Literary luddites everywhere are breathing sighs of relief. The improvement of AI means its ability to write fiction, or to engage in other creative tasks is necessarily being degraded, as more and more users are beginning to figure out.
- Why is AI writing still so bad?
- Frontier LLMs are hill climbing verifiable metrics, prioritizing reliability and reducing diversity across the board. There’s a reason Opus keeps saying the same words, over and over. I also have a hunch synthetic linear reasoning training data prevents good structured writing.
- Among other things.
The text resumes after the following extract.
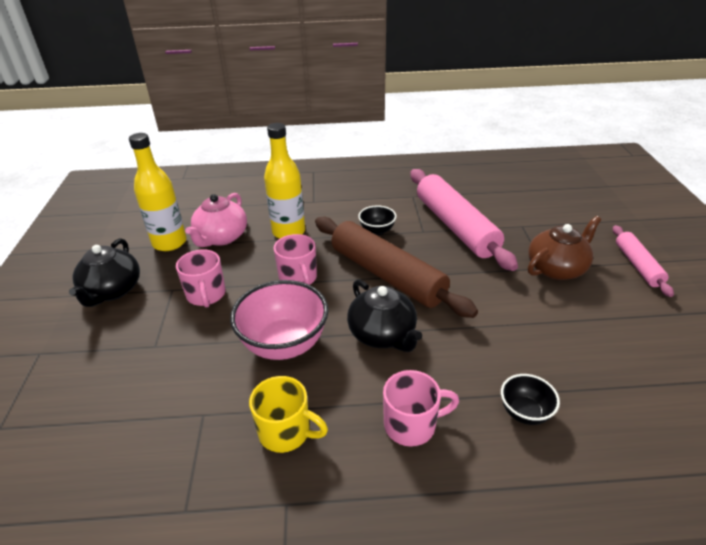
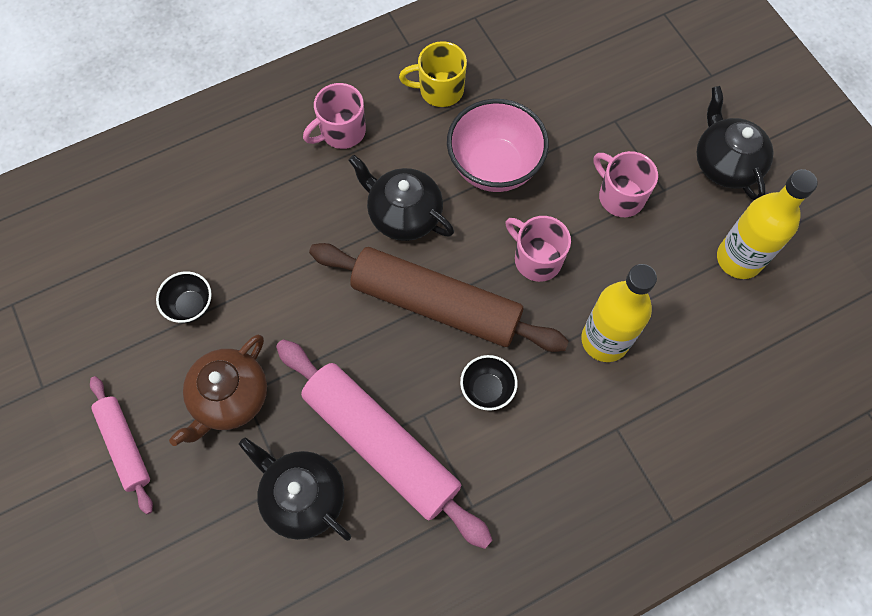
camera: 155 degrees right, 30 degrees up
pink teapot [185,193,247,247] -> none
black bowl [501,374,560,425] -> black bowl moved to [156,271,212,323]
none -> black teapot [239,437,351,541]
I think people under appreciate how much of our reasoning-model gains over the last 18 months are limited to verifiable tasks and training data.
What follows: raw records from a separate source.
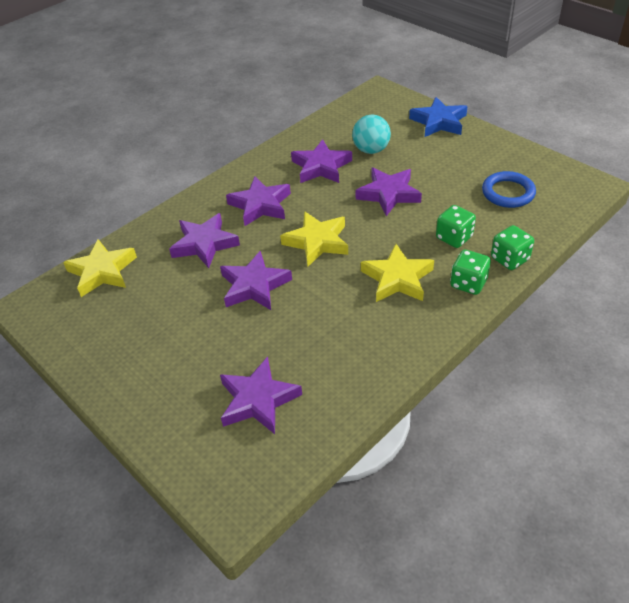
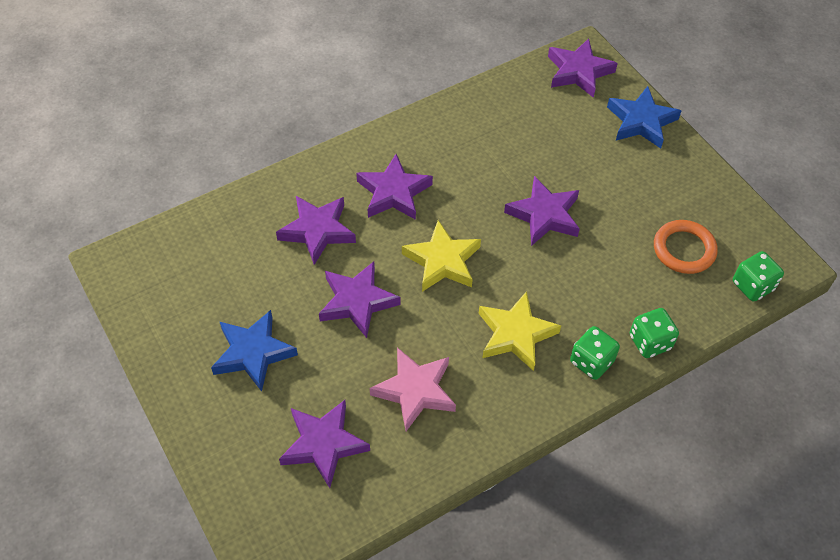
camera: 10 degrees right, 10 degrees up
yellow star [63,239,137,297] -> none
purple star [291,139,352,183] -> purple star moved to [548,39,618,98]
turquoise ball [352,114,391,154] -> none
green dice [436,205,476,248] -> green dice moved to [733,251,784,301]
blue ring [482,171,536,208] -> orange ring [654,220,718,274]
none -> blue star [211,310,298,392]
none -> pink star [370,347,456,431]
- Writing is subjective, as is so much. Fable was especially weird, it felt curt, and didn’t seem to response to requests for tonal shifts. I wish I had more time to explore the idea that it was over built for coding, etc and its writing suffered as a result.
- The better worker bee a model is, sticking to procedure, obsessing about score maximization & task completion, the less creative it is, including writing.
- Yes, it’s a direct consequence. We already had models who are good writers. The original 4.0 and 4.1 come to mind.
- Optimizing for broad benchmarks pushes every frontier model to the safe center. In a real domain you want the opposite, a model that nails your edge cases, not the average. Homogenization at the top is why specialized still wins.
- models got more reliable and somehow less interesting This would also explain why so much model output feels locally polished but globally samey. Once the training loop over-rewards safe measurable wins, you get reliability up front and texture collapse everywhere else.
- My bias is the eval pressure also selects for a safer completion style. You get better reliability on benchmark-shaped tasks, but a narrower distribution over phrasing and solution paths.
Here’s the fundamental problem: AI’s ability to write fiction is directly tied to its tendency to hallucinate. They’re effectively the same thing. And the need to eliminate the latter for all of AI’s most-important and most-financially rewarding applications means that its ability to write fiction, and, to a lesser extent, non-fiction, has not only been compromised already, but is almost certainly going to continue degrading given the financial interests of the AI giants.
This is why Castalia, sooner or later, is going to have to develop its own creative AI engine. I think that is probably beyond our ability to crowdfund, but I am talking to two interested parties who have the necessary resources and might be willing to fund the training of the open-weight models that would be required for such a specialized LLM. If I happen to be wrong, do feel free to correct me, but in light of a) a certain upcoming trial in August and b) how we’re still catching up on the backlog of the bindery, it’s not an ask that I wish to entertain at present.
That being said, the reason I think this is important in the long term is because I am absolutely certain that the only corporation likely to see sufficient financial advantage in developing an AI for such a specific vertical market is the very last one that we would want to hold that kind of leverage over the creative community, and I expect you can probably guess which corporation that is.